#### Exercise prompt
Would you please transcribe the data in full and exactly, excluding images?

Collection entries
=====
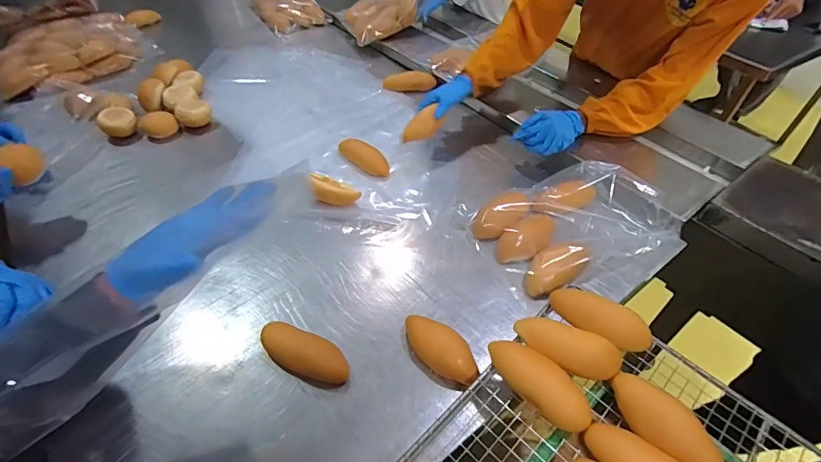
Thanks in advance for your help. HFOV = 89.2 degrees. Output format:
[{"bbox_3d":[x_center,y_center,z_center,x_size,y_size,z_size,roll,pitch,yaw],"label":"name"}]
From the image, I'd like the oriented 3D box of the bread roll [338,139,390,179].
[{"bbox_3d":[-0.109,-0.173,0.966,0.057,0.041,0.150,-35,56,-29],"label":"bread roll"}]

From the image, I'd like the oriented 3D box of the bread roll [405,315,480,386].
[{"bbox_3d":[0.045,0.181,0.638,0.138,0.042,0.061,35,55,28],"label":"bread roll"}]

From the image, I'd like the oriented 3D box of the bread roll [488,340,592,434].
[{"bbox_3d":[0.166,0.203,0.553,0.051,0.053,0.150,-34,56,-28],"label":"bread roll"}]

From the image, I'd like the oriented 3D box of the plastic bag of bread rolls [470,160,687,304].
[{"bbox_3d":[0.320,-0.007,0.807,0.361,0.072,0.278,-19,50,-18],"label":"plastic bag of bread rolls"}]

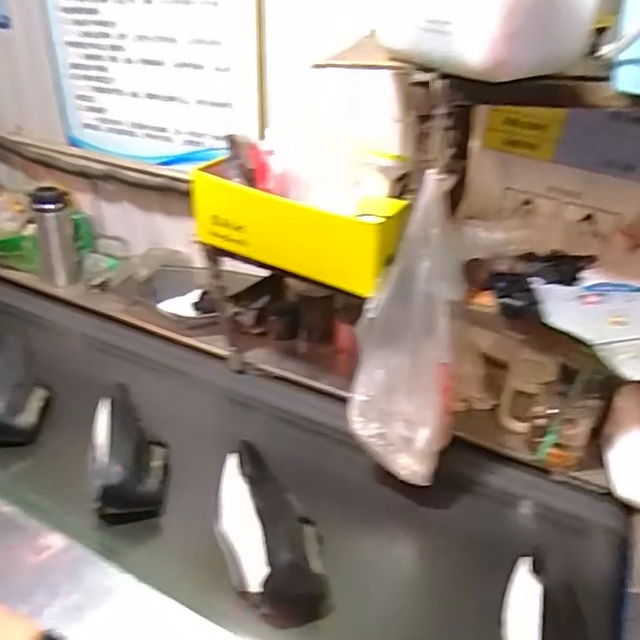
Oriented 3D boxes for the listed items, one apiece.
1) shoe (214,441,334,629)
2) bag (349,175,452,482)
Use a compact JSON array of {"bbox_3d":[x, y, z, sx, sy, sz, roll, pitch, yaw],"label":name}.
[{"bbox_3d":[-0.069,0.267,0.761,0.115,0.112,0.251,-10,32,-20],"label":"shoe"},{"bbox_3d":[0.129,0.018,0.823,0.144,0.353,0.174,13,31,18],"label":"bag"}]

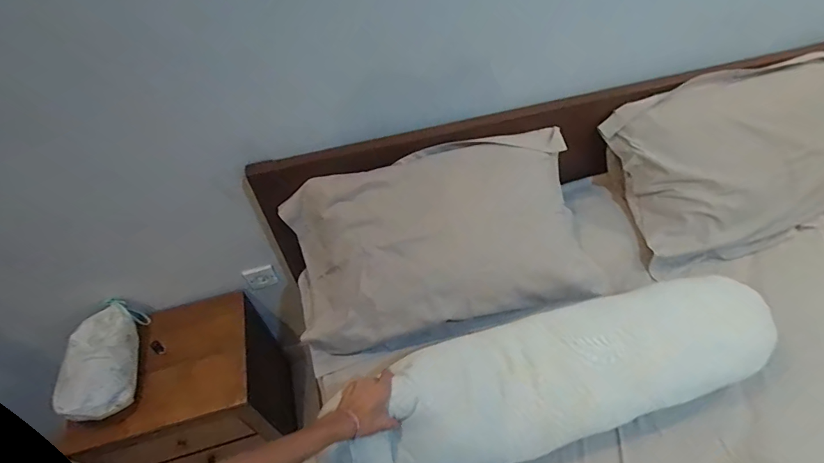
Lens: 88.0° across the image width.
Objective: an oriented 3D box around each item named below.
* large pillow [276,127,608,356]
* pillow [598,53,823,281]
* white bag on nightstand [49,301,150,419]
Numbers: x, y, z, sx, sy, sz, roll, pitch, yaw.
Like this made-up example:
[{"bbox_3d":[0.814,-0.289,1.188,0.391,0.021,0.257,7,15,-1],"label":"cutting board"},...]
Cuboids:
[{"bbox_3d":[0.065,0.049,0.994,0.690,0.160,0.478,-12,83,-2],"label":"large pillow"},{"bbox_3d":[0.824,-0.179,1.078,0.611,0.165,0.446,-15,84,-3],"label":"pillow"},{"bbox_3d":[-0.740,0.309,1.023,0.122,0.097,0.267,-11,50,-6],"label":"white bag on nightstand"}]

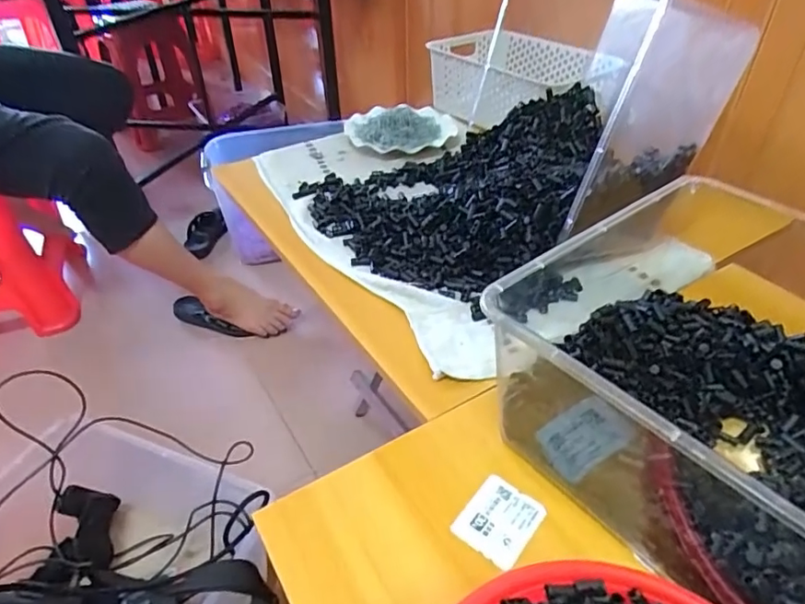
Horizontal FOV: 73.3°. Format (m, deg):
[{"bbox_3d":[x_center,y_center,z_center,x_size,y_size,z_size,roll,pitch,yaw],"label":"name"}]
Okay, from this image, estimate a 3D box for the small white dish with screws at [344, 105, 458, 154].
[{"bbox_3d":[-0.004,-0.299,0.910,0.182,0.036,0.148,-7,40,-5],"label":"small white dish with screws"}]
=====
#### Your response
Thanks in advance for your help. HFOV = 89.2 degrees. Output format:
[{"bbox_3d":[x_center,y_center,z_center,x_size,y_size,z_size,roll,pitch,yaw],"label":"name"}]
From the image, I'd like the oriented 3D box of the bread roll [338,139,390,179].
[{"bbox_3d":[-0.109,-0.173,0.966,0.057,0.041,0.150,-35,56,-29],"label":"bread roll"}]

From the image, I'd like the oriented 3D box of the bread roll [405,315,480,386].
[{"bbox_3d":[0.045,0.181,0.638,0.138,0.042,0.061,35,55,28],"label":"bread roll"}]

From the image, I'd like the oriented 3D box of the bread roll [488,340,592,434].
[{"bbox_3d":[0.166,0.203,0.553,0.051,0.053,0.150,-34,56,-28],"label":"bread roll"}]

From the image, I'd like the oriented 3D box of the plastic bag of bread rolls [470,160,687,304].
[{"bbox_3d":[0.320,-0.007,0.807,0.361,0.072,0.278,-19,50,-18],"label":"plastic bag of bread rolls"}]

Oriented 3D boxes for the listed items, one apiece.
1) shoe (214,441,334,629)
2) bag (349,175,452,482)
Use a compact JSON array of {"bbox_3d":[x, y, z, sx, sy, sz, roll, pitch, yaw],"label":name}.
[{"bbox_3d":[-0.069,0.267,0.761,0.115,0.112,0.251,-10,32,-20],"label":"shoe"},{"bbox_3d":[0.129,0.018,0.823,0.144,0.353,0.174,13,31,18],"label":"bag"}]

Lens: 88.0° across the image width.
Objective: an oriented 3D box around each item named below.
* large pillow [276,127,608,356]
* pillow [598,53,823,281]
* white bag on nightstand [49,301,150,419]
Numbers: x, y, z, sx, sy, sz, roll, pitch, yaw.
Like this made-up example:
[{"bbox_3d":[0.814,-0.289,1.188,0.391,0.021,0.257,7,15,-1],"label":"cutting board"},...]
Cuboids:
[{"bbox_3d":[0.065,0.049,0.994,0.690,0.160,0.478,-12,83,-2],"label":"large pillow"},{"bbox_3d":[0.824,-0.179,1.078,0.611,0.165,0.446,-15,84,-3],"label":"pillow"},{"bbox_3d":[-0.740,0.309,1.023,0.122,0.097,0.267,-11,50,-6],"label":"white bag on nightstand"}]

Horizontal FOV: 73.3°. Format (m, deg):
[{"bbox_3d":[x_center,y_center,z_center,x_size,y_size,z_size,roll,pitch,yaw],"label":"name"}]
Okay, from this image, estimate a 3D box for the small white dish with screws at [344, 105, 458, 154].
[{"bbox_3d":[-0.004,-0.299,0.910,0.182,0.036,0.148,-7,40,-5],"label":"small white dish with screws"}]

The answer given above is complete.